5.) Environmentally friendly cars. In years past, people bought fuel-efficient cars that, as a consequence, were environmentally friendly. But now, more and more people are making a conscious effort to buy environmentally friendly cars that also happen to be fuel-efficient. The difference is that the main criterion and the consequence have switched places. 2012 was the year more and more Filipinos became much more environmentally conscious and aware of the things around them, changing their perspective on the environment and the limited natural resources. It’s not just a cost issue anymore, but a growing moral consciousness to be thriftier when it comes to using our very limited natural resources. If and when the hybrid law is passed, hopefully soon in 2013, the country will see a new wave of hybrid vehicles being available for sale, and the average hybrid vehicle will have its price drop by 20-30 percent according to legal experts familiar with the hopefully-soon-to-be-passed law, which ideally should be implemented immediately. Honda’s CR-Z and Insight are just about ready to have their curtains raised once the hybrid law is passed.

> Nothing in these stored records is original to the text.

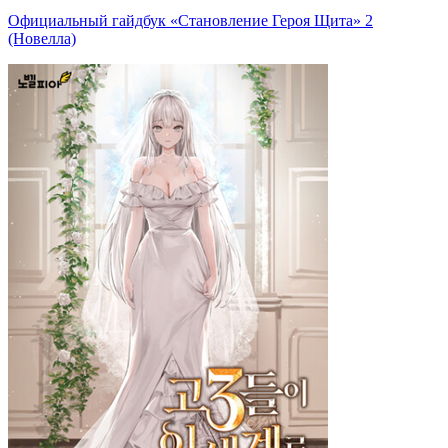
Официальный гайдбук «Становление Героя Щита» 2
(Новелла)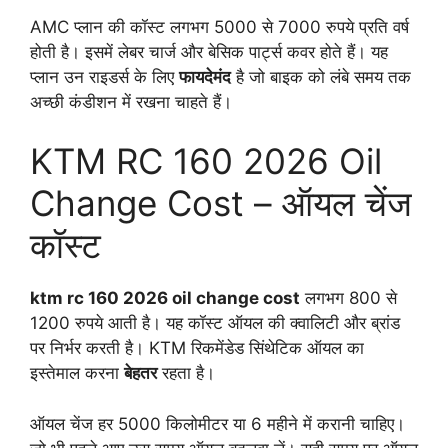
AMC प्लान की कॉस्ट लगभग 5000 से 7000 रुपये प्रति वर्ष
होती है। इसमें लेबर चार्ज और बेसिक पार्ट्स कवर होते हैं। यह
प्लान उन राइडर्स के लिए
फायदेमंद
है जो बाइक को लंबे समय तक
अच्छी कंडीशन में रखना चाहते हैं।
KTM RC 160 2026 Oil
Change Cost – ऑयल चेंज
कॉस्ट
ktm rc 160 2026 oil change cost
लगभग 800 से
1200 रुपये आती है। यह कॉस्ट ऑयल की क्वालिटी और ब्रांड
पर निर्भर करती है। KTM रिकमेंडेड सिंथेटिक ऑयल का
इस्तेमाल करना
बेहतर
रहता है।
ऑयल चेंज हर 5000 किलोमीटर या 6 महीने में करानी चाहिए।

6.) Greater mobile device integration with your vehicle. Bluetooth telephony and music streaming from your mobile device onto your vehicle’s multi-media system is just the start. Expect more connectivity and integration with your vehicle’s on-board electronics and your mobile device. The aftermarket now offers Bluetooth connectivity for your car’s on-board diagnostic equipment to your mobile device as well. It is a very real possibility that you can stream information from your car’s multi-media system onto your mobile device very soon as well, with more and more vehicles being OEM-equipped with GPS/SATNAV and complete multi-media system (CD/DVD/SD card/USB player/audio-video player). AVT is the largest supplier of these multi-media systems for OEM; they are starting to release retrofit kits for older cars as well.
7.) Strong demand for aftermarket parts. In the aftermarket, bling-sized wheels will experience a down-low, replaced with slightly smaller, but more performance-oriented wheels and tires. Licorice-thin wheels might become unfashionable. HID/Xenon headlamps will soon be replaced by less complicated, cheaper, and easier to fit LED lighting systems that mimic the European brands (though not as powerful/bright), and with advancements in ECU tuning, increased know-how in engine building techniques and the weakened US and European Economies coupled with a dropping US Dollar, aftermarket parts even from big-name brands will become more affordable and readily accessible as fewer people in the West are likely to be buying on non-essentials. Bodykits will once again come into vogue, but not the outlandish, tacky, weird and downright ugly types; rather, we’ll see many new, daring, aggressive but ultimately subtle and more purposeful, performance-oriented designs come out. TRA Kyoto/Rocket Bunny’s bodykit for the Toyota 86/Subaru BR-Z is a very good example of this.